Open ltson4121994 opened 2 months ago

ltson4121994 commented 2 months ago

Hi, I came across this repos from tkestack/gpu-manager. I saw that in gpu-manager, vcuda was used for core resource sharing, I wonder why it was changed to time-slicing. In my opinion, the ability to execute parallel would be more optimized compared to time slicing. Could you please share more about this design decision? Thank you very much.

archlitchi commented 2 months ago

If you want to use core resource sharing, you need to put all different tasks into the same context, such technics is called MPS, but there are many issues on MPS, so we can't apply that in production environment.

ltson4121994 commented 2 months ago

Hi, thanks for your prompt reply. I think this project is still using hami core right? I take a look at the source code and it seems like the sharing method is by allocating cores for each kernel launch not the nvidia time slicing method right? Have you ever try benchmarking the performance?

archlitchi commented 2 months ago

yes, hami-core is not using nvidia time slicing method, it implements its own time slicing strategy by blocking kernel submission of certain tasks periodically. the performance overhead introduced is less than 5%

ltson4121994 commented 2 months ago

I mean the performance comparation between nvidia time slicing and the custom time slicing when there are multiple containers launch kernel at the same time. Theoretically, I think the custom method should be better since it allow parallel kernel launching while nvidia time slicing does not?

archlitchi commented 2 months ago

both nvidia and custom don't support parallel kernel launching

ltson4121994 commented 2 months ago

So is there any advantages of using the custom over the nvidia time slicing?

archlitchi commented 2 months ago

em... i'm not sure if we can use nvidia time slicing in HAMi-core, we can discuss that if you have a plan

ltson4121994 commented 2 months ago

I think for nvidia time slicing we only need to config the node but it is not as flexible since we have to specify the number of replicas and whenever this config is changed, gpu-operator has to be restarted so I guess it is not production ready as well. I am just curious about the performance comparison in practice. But if both cannot execute kernel launch in parallel, then probably nvidia time slicing will have better performance since all containers have full access to the resources. In that case, we are somewhat trading performance for better governance right?

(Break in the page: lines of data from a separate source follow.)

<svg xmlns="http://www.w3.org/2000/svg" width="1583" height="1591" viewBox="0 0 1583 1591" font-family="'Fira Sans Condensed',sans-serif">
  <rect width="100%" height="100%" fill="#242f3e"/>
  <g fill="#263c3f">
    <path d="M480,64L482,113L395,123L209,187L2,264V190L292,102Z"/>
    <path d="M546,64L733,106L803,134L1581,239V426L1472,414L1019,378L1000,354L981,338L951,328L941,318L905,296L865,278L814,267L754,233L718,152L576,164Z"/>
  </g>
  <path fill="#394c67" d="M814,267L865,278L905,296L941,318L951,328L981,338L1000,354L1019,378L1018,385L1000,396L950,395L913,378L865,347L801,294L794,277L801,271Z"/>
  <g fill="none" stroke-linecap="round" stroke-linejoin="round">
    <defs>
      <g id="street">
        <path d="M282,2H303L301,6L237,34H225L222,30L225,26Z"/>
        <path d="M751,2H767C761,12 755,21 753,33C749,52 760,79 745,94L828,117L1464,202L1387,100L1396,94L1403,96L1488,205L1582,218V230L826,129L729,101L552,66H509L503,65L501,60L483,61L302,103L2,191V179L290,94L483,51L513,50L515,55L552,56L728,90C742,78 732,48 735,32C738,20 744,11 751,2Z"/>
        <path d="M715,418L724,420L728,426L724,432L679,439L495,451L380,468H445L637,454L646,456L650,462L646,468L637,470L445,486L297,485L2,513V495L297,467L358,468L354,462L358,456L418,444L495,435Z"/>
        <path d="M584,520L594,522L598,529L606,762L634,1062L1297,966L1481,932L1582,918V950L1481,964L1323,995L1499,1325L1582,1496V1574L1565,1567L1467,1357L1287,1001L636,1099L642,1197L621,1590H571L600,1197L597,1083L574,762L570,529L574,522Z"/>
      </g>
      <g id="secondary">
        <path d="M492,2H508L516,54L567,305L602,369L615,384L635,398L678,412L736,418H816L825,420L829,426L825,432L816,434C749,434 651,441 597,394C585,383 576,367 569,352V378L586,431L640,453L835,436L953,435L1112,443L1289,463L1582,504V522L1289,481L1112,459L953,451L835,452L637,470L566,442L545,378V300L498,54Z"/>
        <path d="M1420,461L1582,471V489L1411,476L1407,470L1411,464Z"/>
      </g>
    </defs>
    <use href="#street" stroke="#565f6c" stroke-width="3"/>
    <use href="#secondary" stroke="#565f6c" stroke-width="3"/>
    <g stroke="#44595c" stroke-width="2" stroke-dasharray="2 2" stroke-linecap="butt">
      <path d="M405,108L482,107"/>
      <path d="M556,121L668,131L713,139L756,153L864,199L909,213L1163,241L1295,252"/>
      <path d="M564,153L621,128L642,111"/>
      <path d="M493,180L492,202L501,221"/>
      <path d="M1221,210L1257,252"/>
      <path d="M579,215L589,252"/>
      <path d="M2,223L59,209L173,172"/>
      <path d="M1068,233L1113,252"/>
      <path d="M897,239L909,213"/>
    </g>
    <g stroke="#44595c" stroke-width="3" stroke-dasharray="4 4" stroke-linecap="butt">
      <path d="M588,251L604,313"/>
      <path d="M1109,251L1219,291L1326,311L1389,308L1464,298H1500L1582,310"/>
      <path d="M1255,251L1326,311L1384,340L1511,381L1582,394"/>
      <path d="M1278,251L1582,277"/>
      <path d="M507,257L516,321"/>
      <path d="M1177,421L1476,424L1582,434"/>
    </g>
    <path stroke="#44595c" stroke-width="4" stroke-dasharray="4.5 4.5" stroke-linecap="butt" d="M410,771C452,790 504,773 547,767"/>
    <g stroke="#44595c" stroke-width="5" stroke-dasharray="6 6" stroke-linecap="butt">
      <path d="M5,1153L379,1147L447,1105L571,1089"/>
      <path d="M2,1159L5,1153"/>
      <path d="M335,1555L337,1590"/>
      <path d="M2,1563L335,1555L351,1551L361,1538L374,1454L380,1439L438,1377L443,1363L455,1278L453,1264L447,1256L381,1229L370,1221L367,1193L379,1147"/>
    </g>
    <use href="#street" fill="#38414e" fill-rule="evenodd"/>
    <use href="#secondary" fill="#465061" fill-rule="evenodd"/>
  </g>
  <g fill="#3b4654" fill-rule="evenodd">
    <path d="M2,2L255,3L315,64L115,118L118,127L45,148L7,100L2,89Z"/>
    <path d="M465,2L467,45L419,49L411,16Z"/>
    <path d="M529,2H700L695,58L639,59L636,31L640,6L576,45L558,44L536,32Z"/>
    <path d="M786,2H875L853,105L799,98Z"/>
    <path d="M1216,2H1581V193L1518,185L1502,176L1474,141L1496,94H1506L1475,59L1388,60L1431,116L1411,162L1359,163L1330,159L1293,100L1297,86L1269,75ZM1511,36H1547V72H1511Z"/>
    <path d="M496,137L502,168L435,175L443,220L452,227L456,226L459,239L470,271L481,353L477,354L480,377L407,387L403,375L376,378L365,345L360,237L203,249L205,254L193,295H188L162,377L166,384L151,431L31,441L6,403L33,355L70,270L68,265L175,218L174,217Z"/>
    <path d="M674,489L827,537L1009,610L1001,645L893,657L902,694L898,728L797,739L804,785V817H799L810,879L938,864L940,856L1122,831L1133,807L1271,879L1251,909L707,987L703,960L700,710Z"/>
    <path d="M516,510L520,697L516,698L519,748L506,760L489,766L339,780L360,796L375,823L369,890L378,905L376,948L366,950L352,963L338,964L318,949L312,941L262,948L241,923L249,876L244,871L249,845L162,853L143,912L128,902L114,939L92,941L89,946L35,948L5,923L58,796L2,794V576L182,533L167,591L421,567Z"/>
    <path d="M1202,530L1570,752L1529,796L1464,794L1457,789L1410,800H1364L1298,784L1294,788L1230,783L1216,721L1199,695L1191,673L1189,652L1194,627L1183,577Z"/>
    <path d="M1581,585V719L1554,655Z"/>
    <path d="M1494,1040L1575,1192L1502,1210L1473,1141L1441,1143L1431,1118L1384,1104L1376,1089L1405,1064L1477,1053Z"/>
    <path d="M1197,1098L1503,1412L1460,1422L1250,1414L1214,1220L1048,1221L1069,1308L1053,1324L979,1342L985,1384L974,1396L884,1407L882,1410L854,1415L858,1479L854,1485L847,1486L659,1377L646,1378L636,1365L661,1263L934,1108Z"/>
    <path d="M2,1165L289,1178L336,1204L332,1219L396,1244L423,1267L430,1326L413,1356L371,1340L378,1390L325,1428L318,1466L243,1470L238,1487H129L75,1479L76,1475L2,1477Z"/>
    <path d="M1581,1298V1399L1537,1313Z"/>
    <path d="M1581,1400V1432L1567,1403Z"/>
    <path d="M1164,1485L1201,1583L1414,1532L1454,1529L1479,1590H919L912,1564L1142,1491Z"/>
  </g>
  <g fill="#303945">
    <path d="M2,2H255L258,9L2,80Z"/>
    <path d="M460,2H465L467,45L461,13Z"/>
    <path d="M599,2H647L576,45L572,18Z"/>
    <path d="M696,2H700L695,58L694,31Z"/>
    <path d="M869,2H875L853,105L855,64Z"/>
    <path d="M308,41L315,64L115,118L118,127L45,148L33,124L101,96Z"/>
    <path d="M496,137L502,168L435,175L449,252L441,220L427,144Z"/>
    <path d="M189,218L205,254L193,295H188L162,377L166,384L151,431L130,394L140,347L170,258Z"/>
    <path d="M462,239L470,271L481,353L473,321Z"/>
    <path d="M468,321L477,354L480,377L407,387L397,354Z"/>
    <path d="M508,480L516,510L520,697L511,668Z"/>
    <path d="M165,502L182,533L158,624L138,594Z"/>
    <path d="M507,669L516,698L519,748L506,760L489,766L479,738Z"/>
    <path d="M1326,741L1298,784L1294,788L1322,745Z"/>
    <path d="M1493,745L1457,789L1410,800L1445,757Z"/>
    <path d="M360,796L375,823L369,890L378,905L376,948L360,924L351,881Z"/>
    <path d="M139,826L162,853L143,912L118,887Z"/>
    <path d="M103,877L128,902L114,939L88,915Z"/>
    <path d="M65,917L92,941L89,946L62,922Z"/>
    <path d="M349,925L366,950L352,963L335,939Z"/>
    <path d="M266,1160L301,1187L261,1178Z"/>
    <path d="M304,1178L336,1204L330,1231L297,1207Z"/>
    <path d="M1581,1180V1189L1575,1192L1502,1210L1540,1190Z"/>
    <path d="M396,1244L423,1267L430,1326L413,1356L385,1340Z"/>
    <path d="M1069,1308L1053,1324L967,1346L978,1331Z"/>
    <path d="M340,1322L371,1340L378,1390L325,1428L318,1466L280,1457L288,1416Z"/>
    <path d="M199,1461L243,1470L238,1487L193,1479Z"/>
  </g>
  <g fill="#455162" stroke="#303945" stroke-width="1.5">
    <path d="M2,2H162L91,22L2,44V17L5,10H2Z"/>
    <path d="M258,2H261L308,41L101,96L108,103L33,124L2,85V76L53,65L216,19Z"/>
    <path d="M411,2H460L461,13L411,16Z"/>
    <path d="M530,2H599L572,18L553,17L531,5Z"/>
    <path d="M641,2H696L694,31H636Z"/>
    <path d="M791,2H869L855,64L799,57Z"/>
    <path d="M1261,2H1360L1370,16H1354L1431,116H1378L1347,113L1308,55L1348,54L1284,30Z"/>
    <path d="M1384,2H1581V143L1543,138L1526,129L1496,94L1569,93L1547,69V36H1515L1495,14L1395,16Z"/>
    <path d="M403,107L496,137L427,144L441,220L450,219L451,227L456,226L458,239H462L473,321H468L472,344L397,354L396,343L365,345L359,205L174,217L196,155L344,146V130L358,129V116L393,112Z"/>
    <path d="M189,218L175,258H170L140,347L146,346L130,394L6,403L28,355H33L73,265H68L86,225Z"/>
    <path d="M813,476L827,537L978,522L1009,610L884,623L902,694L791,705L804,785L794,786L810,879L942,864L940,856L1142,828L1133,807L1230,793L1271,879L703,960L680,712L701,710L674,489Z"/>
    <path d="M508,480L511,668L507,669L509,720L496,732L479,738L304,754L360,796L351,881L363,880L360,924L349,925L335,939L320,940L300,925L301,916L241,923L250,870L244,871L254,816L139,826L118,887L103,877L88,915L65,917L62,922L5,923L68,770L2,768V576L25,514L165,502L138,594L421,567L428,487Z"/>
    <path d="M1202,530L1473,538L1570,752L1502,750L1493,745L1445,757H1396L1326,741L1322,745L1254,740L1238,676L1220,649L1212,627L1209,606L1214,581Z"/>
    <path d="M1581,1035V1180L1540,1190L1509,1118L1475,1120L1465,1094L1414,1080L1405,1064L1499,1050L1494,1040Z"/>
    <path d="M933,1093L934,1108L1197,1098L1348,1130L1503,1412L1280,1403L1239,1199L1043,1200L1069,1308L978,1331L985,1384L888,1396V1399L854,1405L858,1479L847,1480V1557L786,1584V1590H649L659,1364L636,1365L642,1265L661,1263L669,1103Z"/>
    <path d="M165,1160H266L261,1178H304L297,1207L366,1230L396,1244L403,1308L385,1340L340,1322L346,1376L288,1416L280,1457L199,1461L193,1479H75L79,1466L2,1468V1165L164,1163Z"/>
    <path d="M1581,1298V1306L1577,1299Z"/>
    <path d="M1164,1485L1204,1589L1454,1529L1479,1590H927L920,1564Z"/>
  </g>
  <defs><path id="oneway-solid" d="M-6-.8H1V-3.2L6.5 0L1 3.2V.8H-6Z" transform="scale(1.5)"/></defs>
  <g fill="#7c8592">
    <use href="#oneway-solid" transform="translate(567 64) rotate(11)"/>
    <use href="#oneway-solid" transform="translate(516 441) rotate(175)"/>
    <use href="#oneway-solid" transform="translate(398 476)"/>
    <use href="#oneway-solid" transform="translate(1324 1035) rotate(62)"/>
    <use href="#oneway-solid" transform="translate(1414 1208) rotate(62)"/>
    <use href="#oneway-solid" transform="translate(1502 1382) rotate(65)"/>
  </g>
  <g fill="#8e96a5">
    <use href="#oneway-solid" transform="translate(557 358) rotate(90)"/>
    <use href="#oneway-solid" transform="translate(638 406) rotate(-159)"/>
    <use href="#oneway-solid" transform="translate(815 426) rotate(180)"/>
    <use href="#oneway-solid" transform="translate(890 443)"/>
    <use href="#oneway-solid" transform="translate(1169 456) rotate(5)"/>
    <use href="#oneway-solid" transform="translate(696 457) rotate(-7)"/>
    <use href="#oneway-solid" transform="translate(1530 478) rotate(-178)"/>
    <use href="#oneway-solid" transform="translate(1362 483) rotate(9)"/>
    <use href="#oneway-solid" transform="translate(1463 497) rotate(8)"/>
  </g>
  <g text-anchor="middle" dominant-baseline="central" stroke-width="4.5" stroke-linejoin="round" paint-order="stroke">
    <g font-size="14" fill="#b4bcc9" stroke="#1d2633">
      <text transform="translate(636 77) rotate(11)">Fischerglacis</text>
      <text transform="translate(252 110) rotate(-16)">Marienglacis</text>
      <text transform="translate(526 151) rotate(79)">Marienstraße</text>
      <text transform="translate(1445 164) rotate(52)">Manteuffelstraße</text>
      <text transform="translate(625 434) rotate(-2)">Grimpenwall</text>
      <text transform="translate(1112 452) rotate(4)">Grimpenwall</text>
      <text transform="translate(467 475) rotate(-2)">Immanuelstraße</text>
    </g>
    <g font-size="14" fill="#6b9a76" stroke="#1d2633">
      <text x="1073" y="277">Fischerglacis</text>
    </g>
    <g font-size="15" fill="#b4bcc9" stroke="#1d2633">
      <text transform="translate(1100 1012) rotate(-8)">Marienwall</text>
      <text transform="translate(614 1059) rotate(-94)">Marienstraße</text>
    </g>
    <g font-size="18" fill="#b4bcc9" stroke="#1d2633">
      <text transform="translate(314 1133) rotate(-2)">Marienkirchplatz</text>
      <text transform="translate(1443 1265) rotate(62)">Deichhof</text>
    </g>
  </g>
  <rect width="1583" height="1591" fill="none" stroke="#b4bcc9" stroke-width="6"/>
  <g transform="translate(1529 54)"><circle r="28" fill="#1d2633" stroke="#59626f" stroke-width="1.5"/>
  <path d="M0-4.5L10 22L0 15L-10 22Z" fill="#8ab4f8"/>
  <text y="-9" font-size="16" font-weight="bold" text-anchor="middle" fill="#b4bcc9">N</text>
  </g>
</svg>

archlitchi commented 2 months ago

i think i get what nvidia time-slicing means, it simply throw that task into GPU, and let them compete with each other. It doesn't guarantee how many compute power it can use. it equals to submit all vGPU tasks without specify nvidia.com/gpucores.

ltson4121994 commented 2 months ago

I see, but I still haven't figured why we should limit the core utilization when we are not able to run in parallel anyway. It's either we let them run in parallel and enforce core utilization quotas or we let them run sequentially with the entire core resources right? In that case we should enforce the quotas by execution time spent for each process I suppose, not sure if it is possible though.

lixd commented 2 days ago

Time-slice scheduling is the logic of the GPU. If a process is a compute-intensive task, it may submit GPU kernels frequently, which may occupy more time slices in the scheduling, so other process avaliable gpu time is reduce. In HAMi we limit all process's frequently of submit GPU kernels(limit by pod's gpucores resource request) to ensure all process can got enough gpu time.